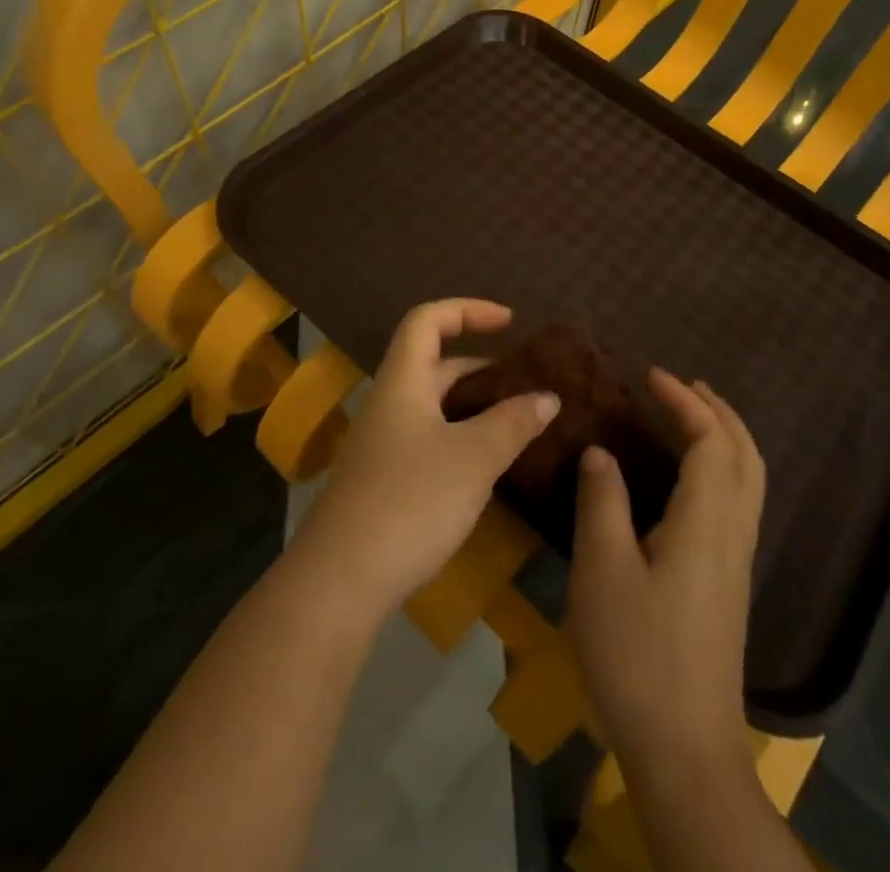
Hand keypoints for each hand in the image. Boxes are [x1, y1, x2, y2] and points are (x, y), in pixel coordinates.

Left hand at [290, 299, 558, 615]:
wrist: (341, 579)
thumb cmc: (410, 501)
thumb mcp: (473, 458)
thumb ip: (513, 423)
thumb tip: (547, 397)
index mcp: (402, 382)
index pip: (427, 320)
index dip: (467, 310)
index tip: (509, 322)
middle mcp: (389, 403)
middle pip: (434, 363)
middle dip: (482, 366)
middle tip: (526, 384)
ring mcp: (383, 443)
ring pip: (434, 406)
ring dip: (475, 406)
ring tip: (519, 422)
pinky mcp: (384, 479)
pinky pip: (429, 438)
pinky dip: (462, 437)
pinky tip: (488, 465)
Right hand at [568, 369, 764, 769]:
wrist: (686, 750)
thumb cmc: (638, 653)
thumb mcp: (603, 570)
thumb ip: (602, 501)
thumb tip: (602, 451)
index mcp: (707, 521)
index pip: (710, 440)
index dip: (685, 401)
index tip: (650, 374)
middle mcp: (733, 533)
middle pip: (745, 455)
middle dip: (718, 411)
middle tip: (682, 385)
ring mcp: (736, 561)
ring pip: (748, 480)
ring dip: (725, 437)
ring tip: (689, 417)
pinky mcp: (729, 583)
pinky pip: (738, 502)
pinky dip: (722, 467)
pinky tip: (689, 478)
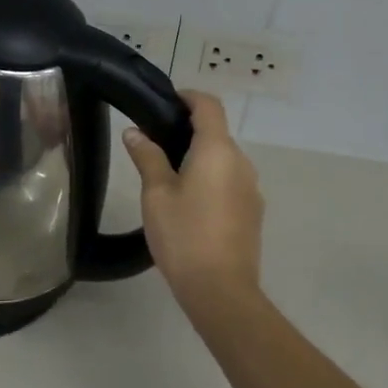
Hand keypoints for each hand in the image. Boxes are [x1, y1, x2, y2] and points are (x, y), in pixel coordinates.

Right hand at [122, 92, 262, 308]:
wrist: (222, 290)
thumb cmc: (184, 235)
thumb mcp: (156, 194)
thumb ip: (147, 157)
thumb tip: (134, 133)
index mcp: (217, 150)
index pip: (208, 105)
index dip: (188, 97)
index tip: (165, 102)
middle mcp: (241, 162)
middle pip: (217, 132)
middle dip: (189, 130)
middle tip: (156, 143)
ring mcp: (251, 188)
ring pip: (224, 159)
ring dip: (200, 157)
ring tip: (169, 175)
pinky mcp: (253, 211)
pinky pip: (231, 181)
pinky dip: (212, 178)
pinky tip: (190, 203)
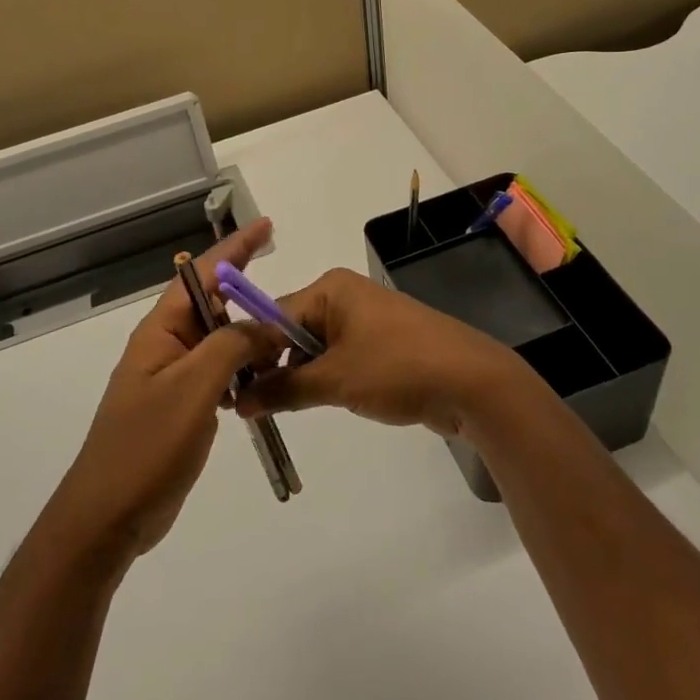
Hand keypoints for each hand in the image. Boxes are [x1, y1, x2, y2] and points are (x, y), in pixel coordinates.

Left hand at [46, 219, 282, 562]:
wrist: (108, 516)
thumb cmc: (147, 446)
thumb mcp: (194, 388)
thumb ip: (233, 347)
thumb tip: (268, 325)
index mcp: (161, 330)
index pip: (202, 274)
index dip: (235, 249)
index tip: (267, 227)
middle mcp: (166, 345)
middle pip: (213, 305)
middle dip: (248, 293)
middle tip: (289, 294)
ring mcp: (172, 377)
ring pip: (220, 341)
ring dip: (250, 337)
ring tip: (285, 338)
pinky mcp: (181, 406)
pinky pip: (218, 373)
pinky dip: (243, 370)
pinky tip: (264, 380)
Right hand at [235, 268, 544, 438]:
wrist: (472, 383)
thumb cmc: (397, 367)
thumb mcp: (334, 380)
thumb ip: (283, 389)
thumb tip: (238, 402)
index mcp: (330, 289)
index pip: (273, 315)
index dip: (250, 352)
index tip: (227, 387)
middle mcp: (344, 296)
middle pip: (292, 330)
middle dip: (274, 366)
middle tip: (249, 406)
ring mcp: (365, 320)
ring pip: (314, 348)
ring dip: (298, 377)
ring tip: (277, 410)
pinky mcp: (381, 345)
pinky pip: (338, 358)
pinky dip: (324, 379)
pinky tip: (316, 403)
______
Task details » Where the data above reaches the line holding "wrist: (108, 516)", begin printing, and stop after the line holding "ring pip: (314, 348)". Each line must be reproduced exactly, with nothing else added.

Answer area »
wrist: (108, 516)
thumb cmc: (147, 446)
thumb mcp: (194, 388)
thumb ip: (233, 347)
thumb tip: (268, 325)
index mcp: (161, 330)
index pip: (202, 274)
index dip: (235, 249)
index tip: (267, 227)
middle mcp: (166, 345)
middle pip: (213, 305)
middle dip: (248, 293)
middle tip: (289, 294)
ring mcp: (172, 377)
ring pip: (220, 341)
ring dip: (250, 337)
ring tip: (285, 338)
pinky mcp: (181, 406)
pinky pip: (218, 373)
pinky dip: (243, 370)
pinky tip: (264, 380)
Right hand at [235, 268, 544, 438]:
wrist: (472, 383)
thumb cmc: (397, 367)
thumb mcp: (334, 380)
thumb ip: (283, 389)
thumb tip: (238, 402)
index mcp: (330, 289)
index pip: (273, 315)
index dip: (250, 352)
index tip: (227, 387)
middle mcp: (344, 296)
middle pip: (292, 330)
middle dip: (274, 366)
middle tip: (249, 406)
ring mcp: (365, 320)
ring pip: (314, 348)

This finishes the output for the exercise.